オープニングスタッフの場合は直接介護に関係する業務以外のことを行う必要があります。「私は介護の仕事だけをしたい!」という人には向いていないかもしれません。
オープニングスタッフに求められる人材
オープニングスタッフの場合、介護職員初任者研修(旧:ホームヘルパー2級)の資格しかない場合や、介護職の経験が少ない場合、もっと言うと無資格の場合でも高確率で採用されるでしょう。それは、前述したように新規施設は多くの人材が必要だからです。
しかし、20人募集して20人すべてが無資格というわけにはいきません。特別養護老人ホーム、有料老人ホーム、グループホーム、ショートステイ、デイサービス、訪問看護ステーションなど施設によっては生活相談員やサービス提供責任者が必要ですので、それらも募集職種に含まれます。ですので、介護福祉士や社会福祉士、ケアマネジャーなどの資格を持っていると優遇はされます。
しかし、オープニングスタッフは男性女性、資格や経験の有無、雇用形態(常勤・アルバイト・パート・派遣社員)に関わらず希望すれば誰でも採用されるというわけではありません。 なぜなら、オープニングスタッフは人気が高く、予想以上にたくさんお応募があるからです。つまり、その中で採用されるポイントを見つけないといけないわけです。結論から言ってしまうと、オープニングスタッフで求められる人材は「柔軟性のある人」です。

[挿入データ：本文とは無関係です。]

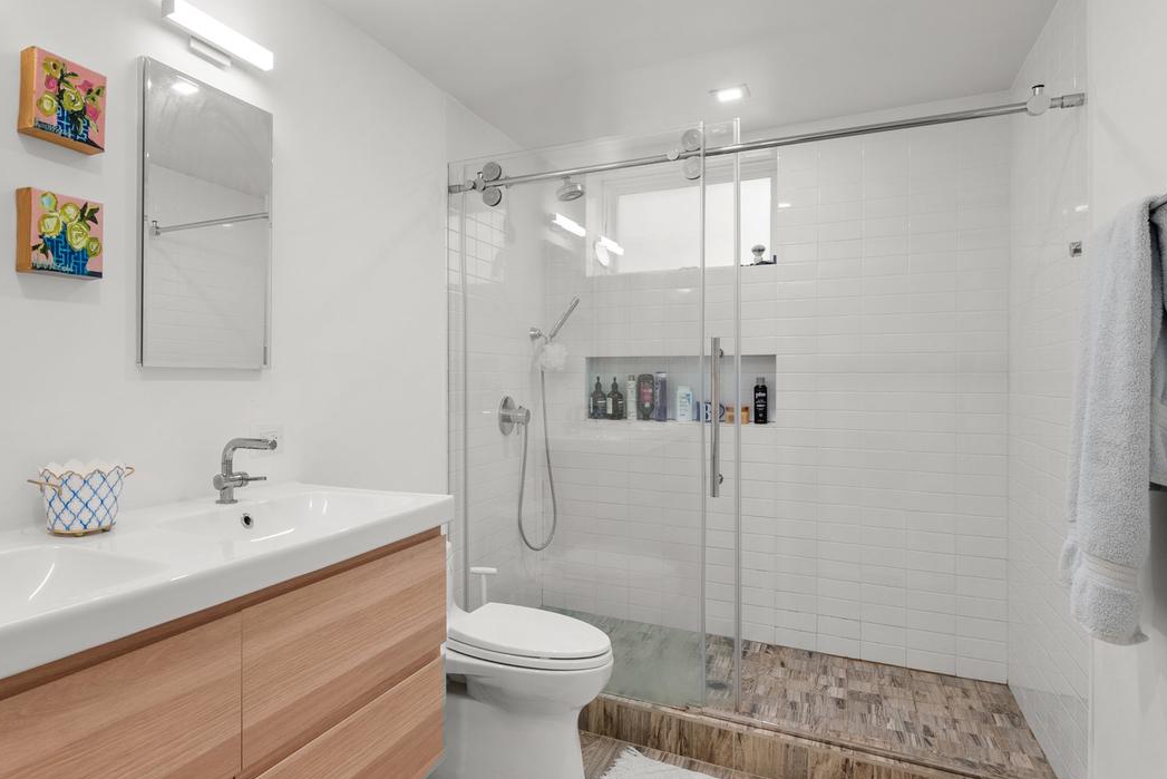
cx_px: 402
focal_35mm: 22
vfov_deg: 57.3
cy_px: 392
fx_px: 713
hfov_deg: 76.4
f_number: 8
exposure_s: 1/8
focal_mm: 16
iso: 250
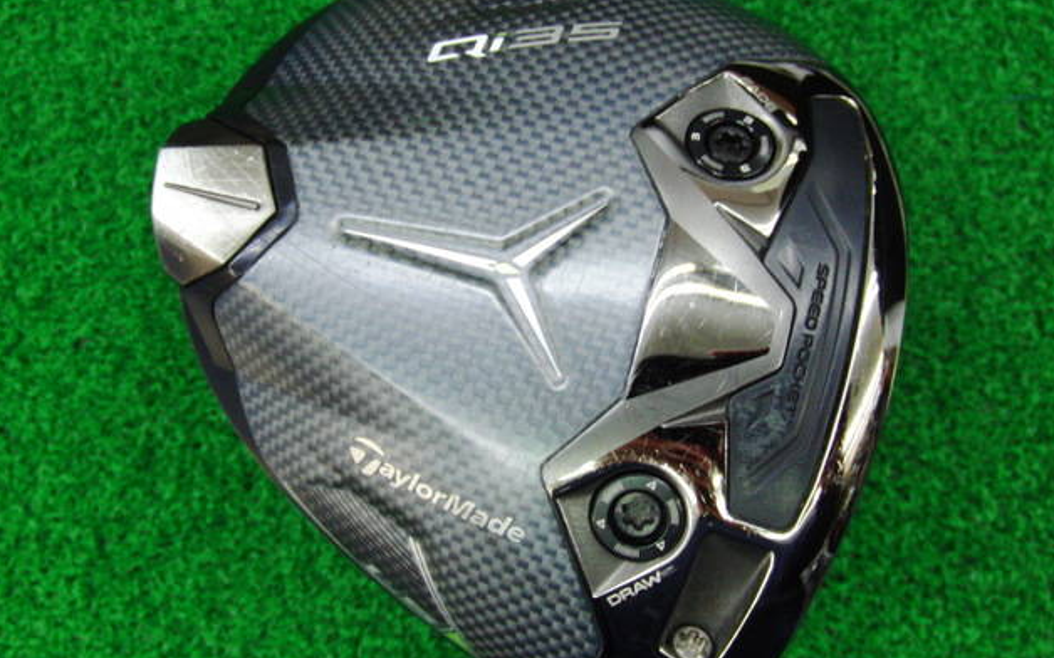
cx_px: 529
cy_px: 316
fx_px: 1149
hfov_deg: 49.3
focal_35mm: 40
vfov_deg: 32.0
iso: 400
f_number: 3.6
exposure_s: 1/50
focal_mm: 6.42
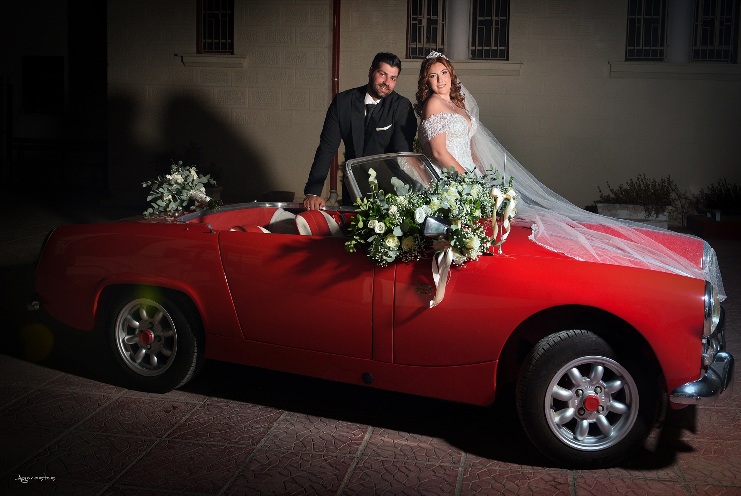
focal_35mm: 32
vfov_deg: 41.2
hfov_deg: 58.7
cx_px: 370
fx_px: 659
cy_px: 248
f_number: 4.5
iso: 640
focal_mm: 32
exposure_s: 1/125
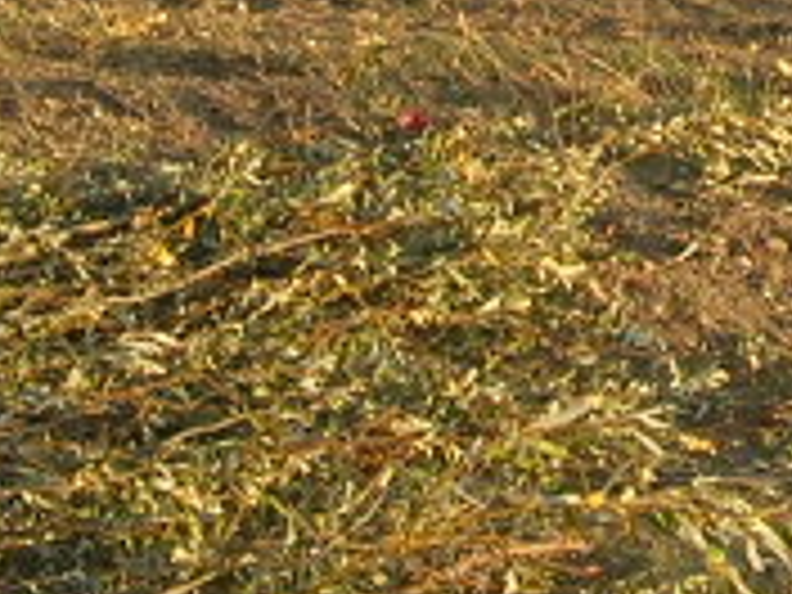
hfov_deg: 8.9
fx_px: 5056
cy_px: -459
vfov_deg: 6.6
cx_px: 891
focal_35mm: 221
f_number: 4.8
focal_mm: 7.8
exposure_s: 1/170
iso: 64
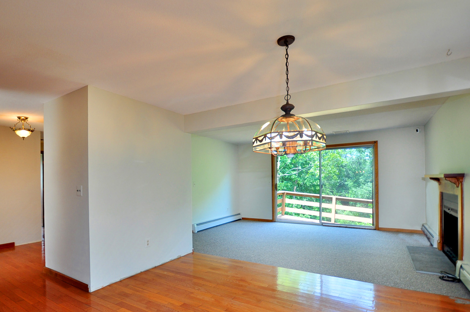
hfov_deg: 89.3
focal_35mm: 18
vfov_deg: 67.0
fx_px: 235
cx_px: 196
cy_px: 175
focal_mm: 10
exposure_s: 1/50
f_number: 3.5
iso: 200
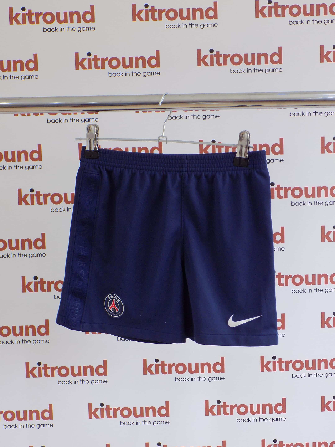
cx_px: 168
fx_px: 761
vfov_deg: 32.7
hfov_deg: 24.8
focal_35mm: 59
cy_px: 224
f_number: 4
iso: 140
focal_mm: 10.5
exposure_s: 1/30
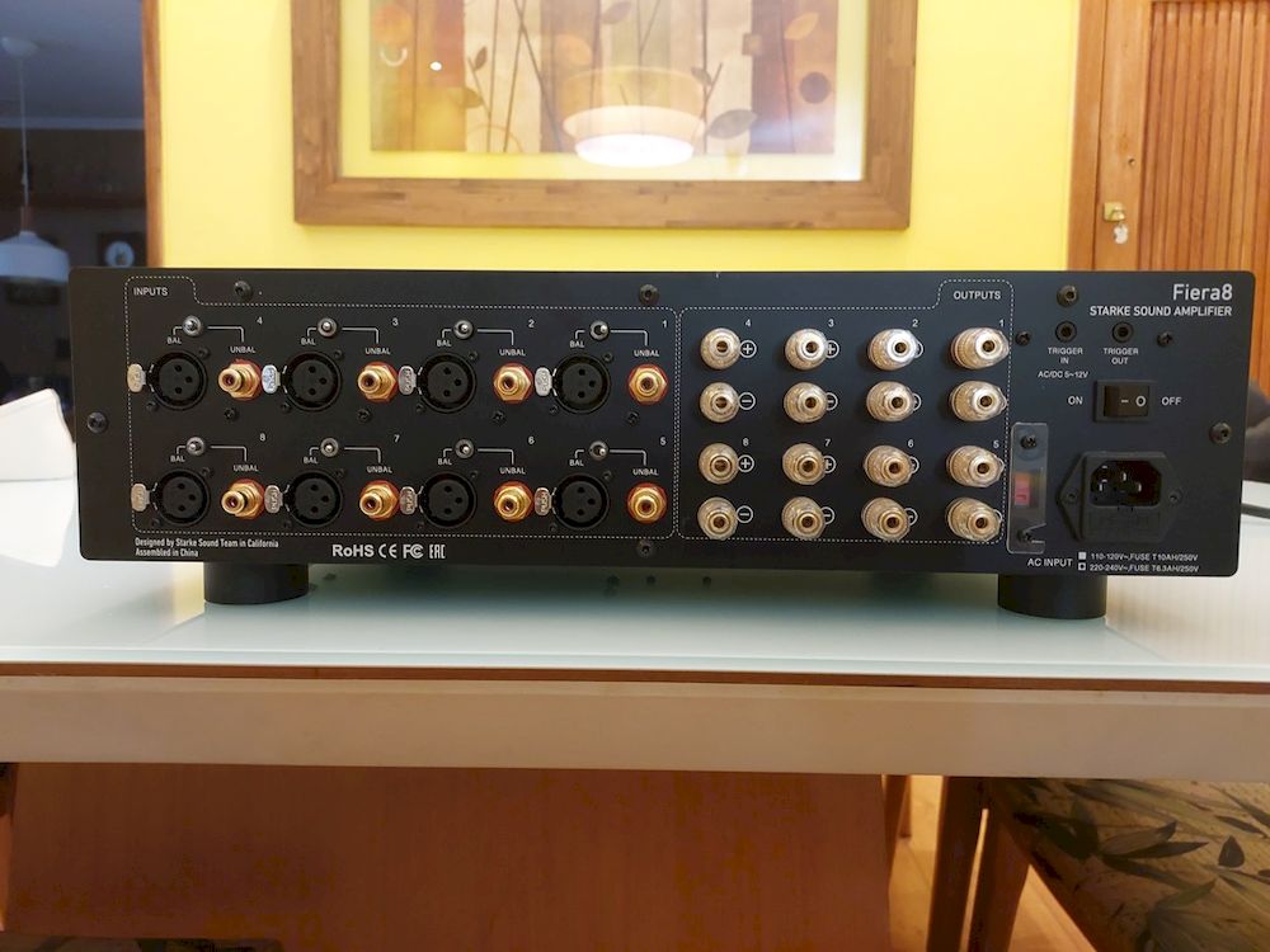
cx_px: 635
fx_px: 1027
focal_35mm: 28
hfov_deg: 63.4
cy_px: 476
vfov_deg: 49.7
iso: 400
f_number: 1.8
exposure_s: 1/60
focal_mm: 5.32
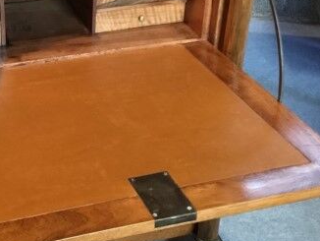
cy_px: 48
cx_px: 72
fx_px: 703
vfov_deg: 19.2
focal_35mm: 76
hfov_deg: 25.3
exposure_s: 1/33
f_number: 2.4
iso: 250
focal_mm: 3.3
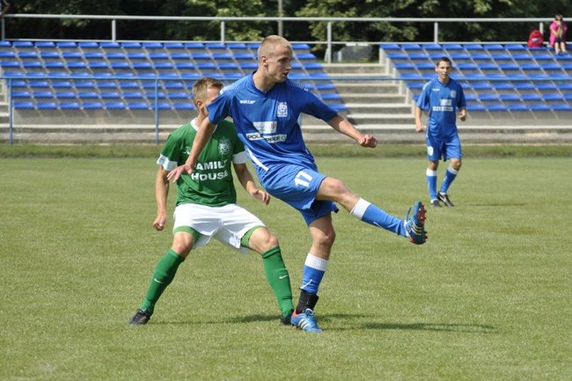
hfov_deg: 11.4
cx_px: 286
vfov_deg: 7.6
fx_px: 2859
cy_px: 190
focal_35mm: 180
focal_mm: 120
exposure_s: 1/1000
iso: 180
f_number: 4.8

新規オープンした施設は、マニュアルに書けないほどの細かい部分が決まっておらず(実際に業務が始まらないとわからないことが多いため)、トラブルや不測の事態が起きることが多々あります。そこで必要になってくるのが、「イレギュラーや不測の事態に対応できる柔軟さ」なのです。面接では、「柔軟さ」や「仲間と協力して成し遂げる力」などをアピールすると採用に繋がりやすいでしょう。
オープニングスタッフの仕事を探すには
オープニングスタッフ募集の求人は高い人気とは反対に、案件数が少ないのが難点です。施設の新規オープン予定の時にしか募集がないわけですから、当然と言えば当然です。介護業界に多くの知人がいる場合には、オープニングスタッフの募集があったら紹介してくれるように頼んでおくのもひとつの手段ではありますが、なかなかそうは行きません。
オススメするのは求人サイトで「オープニングスタッフ」で検索するという方法です。少ないながらもそれで検索することは可能です。サイトによってはオープニングスタッフの求人を見つける作業を少しでも省くために「オープン予定施設一覧」というページを作っているところもあります。
しかし、オープニングスタッフ募集の掲載期間は3~4週間と短く、応募のチャンスは限られています。そこで、求人サイトの「条件に合う求人がメールで届く機能」を利用します。 『住所』『オープニングスタッフ』という条件の他、希望する『待遇』を設定しておけばオープニングスタッフの募集案件に出会う機会は広がり、複数の求人サイトに登録しておくことで更にチャンスは広がります。
まとめ
オープニングスタッフとして働く際のメリットとデメリットはわかりましたか? 人間関係を気にする必要がないオープニングスタッフの仕事は人気の働き方ですが、他に比べて募集案件数は格段に少なく、条件に合う求人をすぐに見つけられるとは限りませんオープニングスタッフの求人にはなかなか出会えないこともありますが、出会える時は簡単に出会えます。こればかりは運とタイミングです。複数の介護求人サイトに登録して、出会えるチャンスを広げましょう。